Concrètement, c’est le programme POSEI — le dispositif européen qui soutient l’agriculture des outre-mer et leur permet de compenser les surcoûts liés à leur situation géographique — qui se retrouve fragilisé, sans ligne budgétaire propre. Pour la Martinique, dont le secteur agricole (banane, canne à sucre, diversification) dépend en partie de ces financements, l’enjeu est loin d’être symbolique.
L’injustice du Pacifique
Le rapport pointe également une inégalité frappante du côté des pays et territoires d’outre-mer (PTOM), ces collectivités qui ne font pas partie de l’Union européenne mais entretiennent des liens étroits avec elle — comme la Polynésie française ou la Nouvelle-Calédonie. Si le doublement global de leurs crédits est salué, la répartition pose problème : le Groenland, territoire danois devenu priorité géostratégique depuis l’intérêt américain pour ses ressources naturelles, concentre l’essentiel de l’enveloppe. Résultat : un habitant de Polynésie française ou de Nouvelle-Calédonie perçoit quarante fois moins de financements européens qu’un habitant du Groenland. Sans les collectivités françaises du Pacifique, rappellent les sénateurs, l’Europe serait tout simplement absente de ce qui est en train de devenir le nouveau centre de gravité du monde.
Quatre exigences, une question de fond
Face à ce constat, la délégation sénatoriale formule quatre recommandations :
- 1. Rétablir des lignes budgétaires réservées aux RUP, notamment pour financer le POSEI et l’étendre à la pêche et à l’aquaculture, tout en garantissant un plancher crédible de financements pour les RUP au sein de la catégorie des régions moins développées.
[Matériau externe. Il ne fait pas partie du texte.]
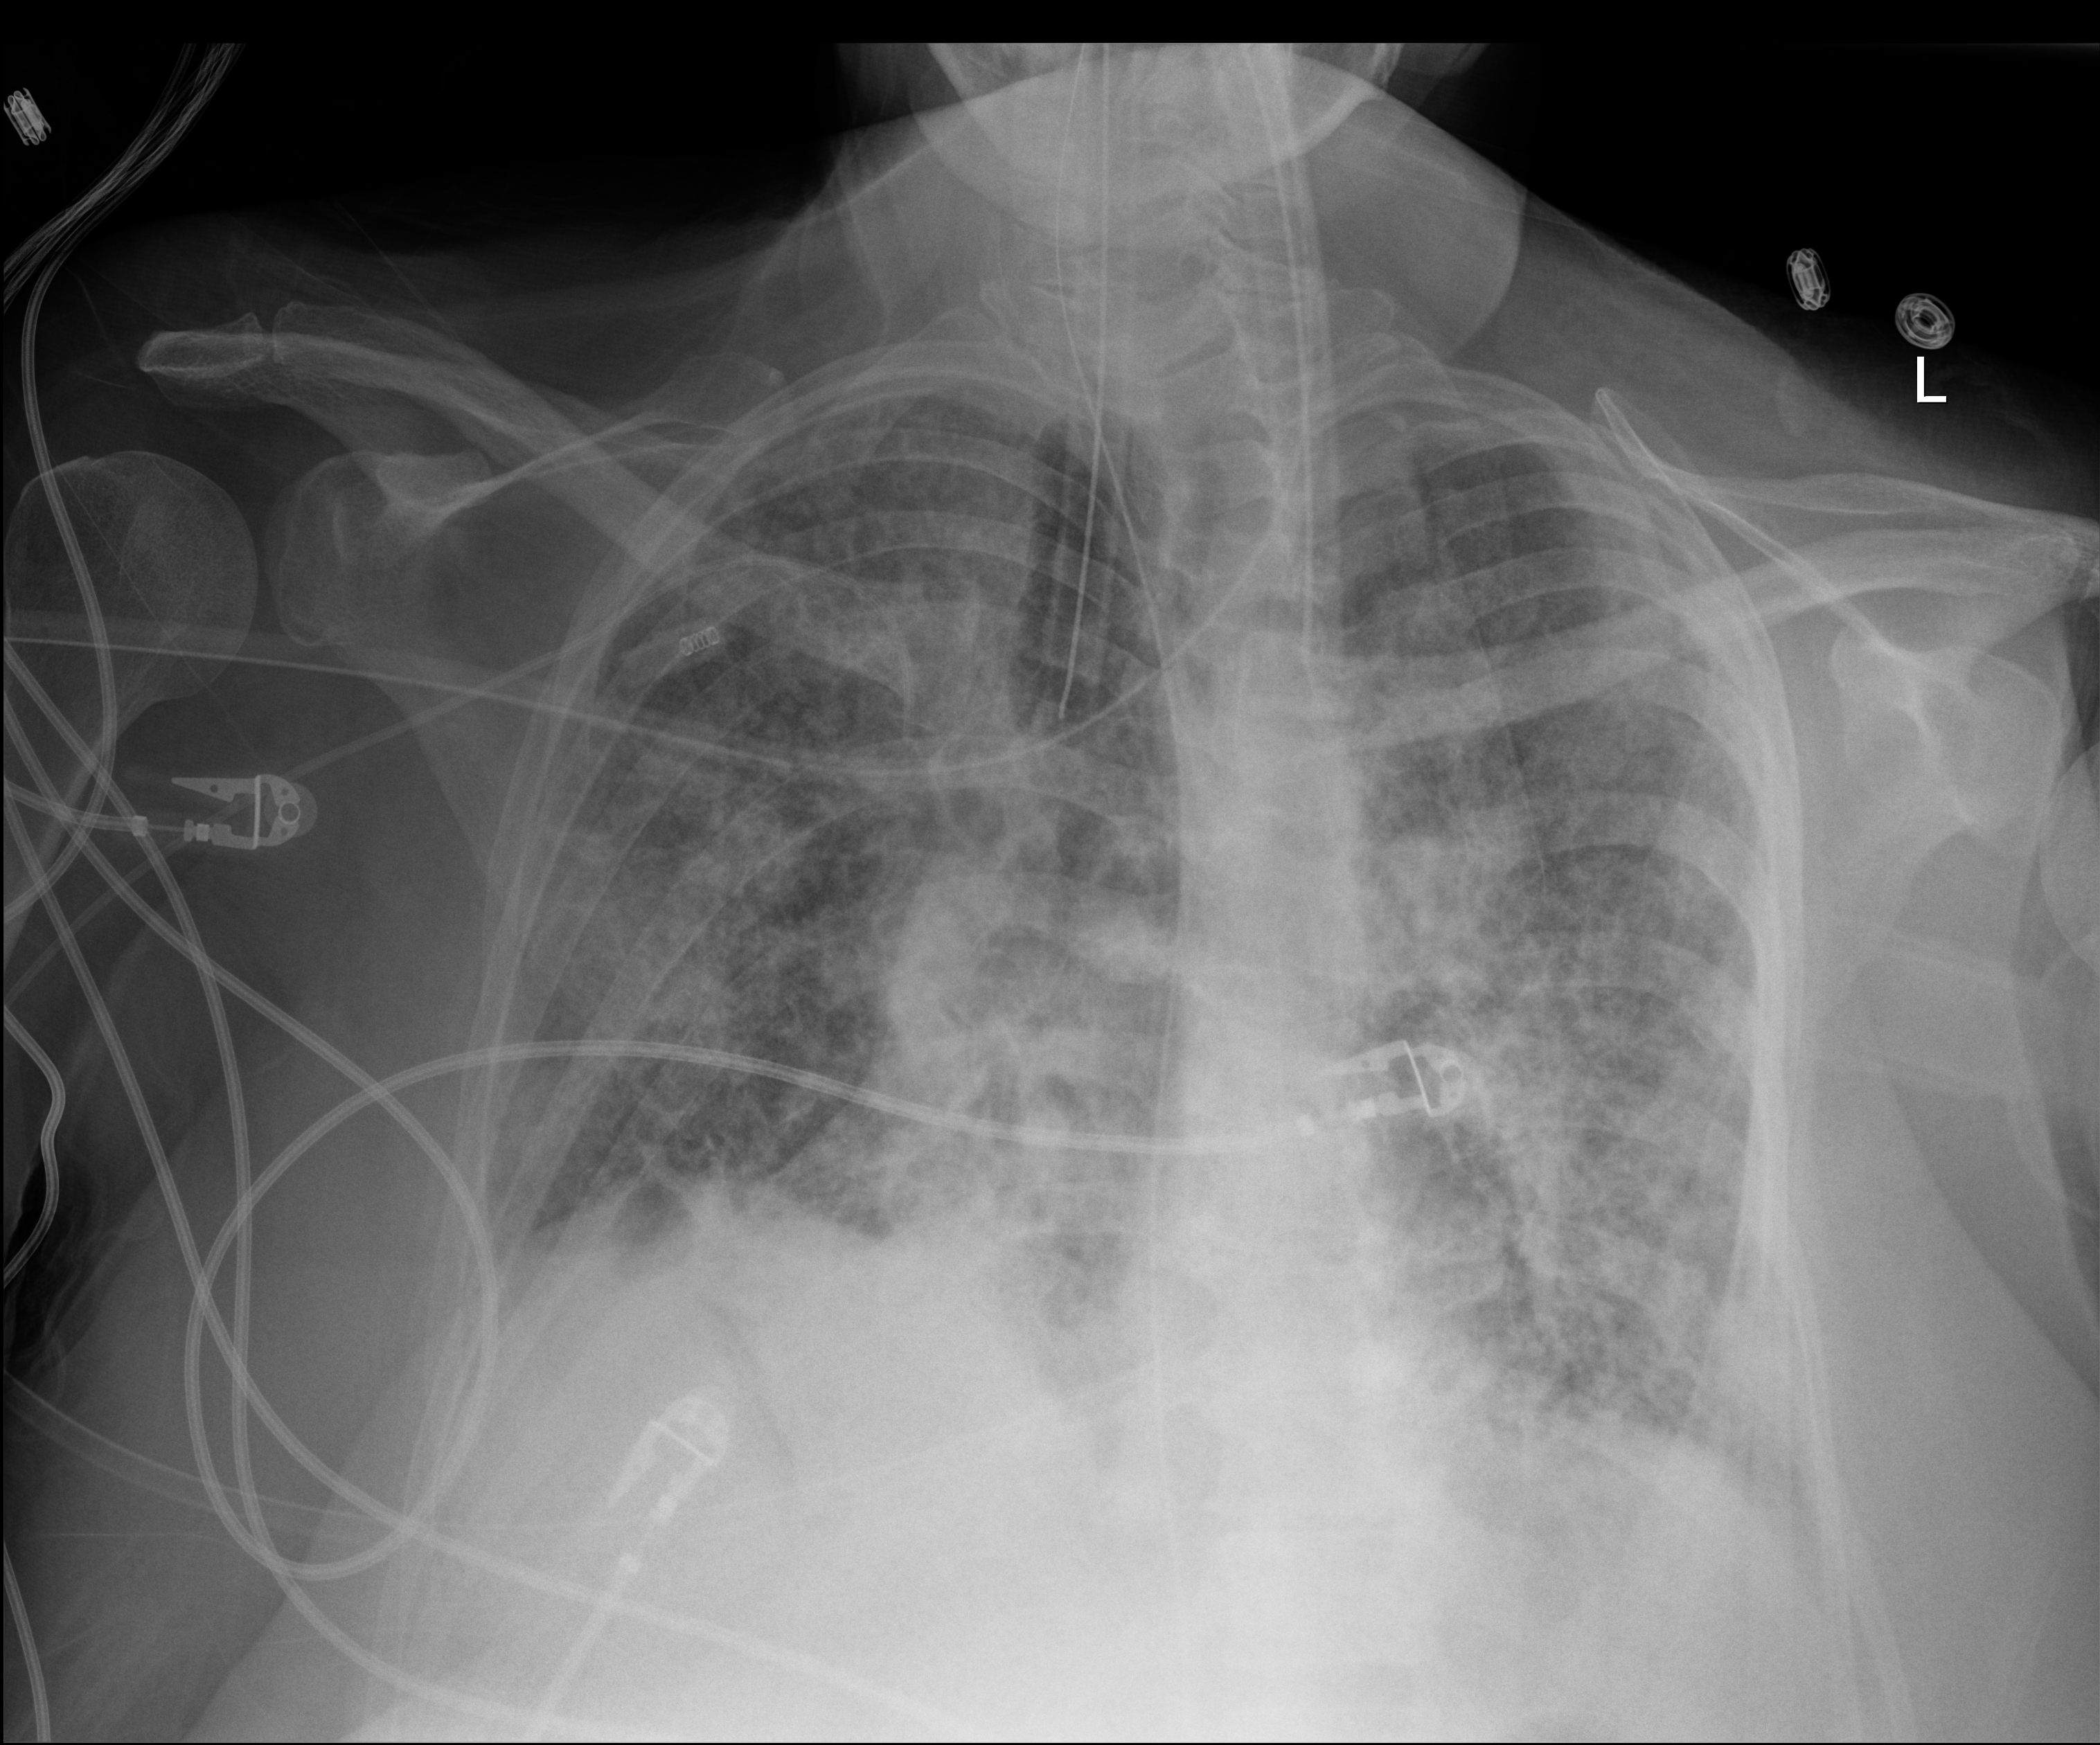
Chest X-ray (portable), anteroposterior (AP) projection. Patient hospitalised with COVID-19; female, aged 60–74 years.
Hospital-stay facts (about this admission, not read from this image; timing relative to this image not recorded): length of hospital stay: 45 days; admitted to intensive care during this hospital stay: yes.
2. Réévaluer à la hausse les crédits alloués aux RUP, au minimum pour maintenir les enveloppes en euro constant et accélérer le rattrapage structurel de la Guyane et de Mayotte.
3. Rééquilibrer l’enveloppe allouée aux PTOM hors Groenland à deux tiers de l’enveloppe totale contre à peine 50% à ce jour.
4. Adapter les règles de gestion des programmes horizontaux aux spécificités des RUP et PTOM, et créer de véritables Erasmus régionaux ancrés dans chaque bassin océanique.
Une dernière interrogation, peut-être la plus politique, clôt le communiqué : la Commission européenne doit réviser début 2026 sa stratégie pour les RUP. Quelle crédibilité aura-t-elle si le budget qui l’accompagne va dans le sens contraire ?
La présidente de la délégation, Micheline Jacques, et les rapporteurs ont annoncé qu’ils poursuivraient leur travail de lobbying auprès des institutions européennes dans les prochains mois. Le compte à rebours est lancé. Les arbitrages budgétaires européens, eux, n’attendent pas.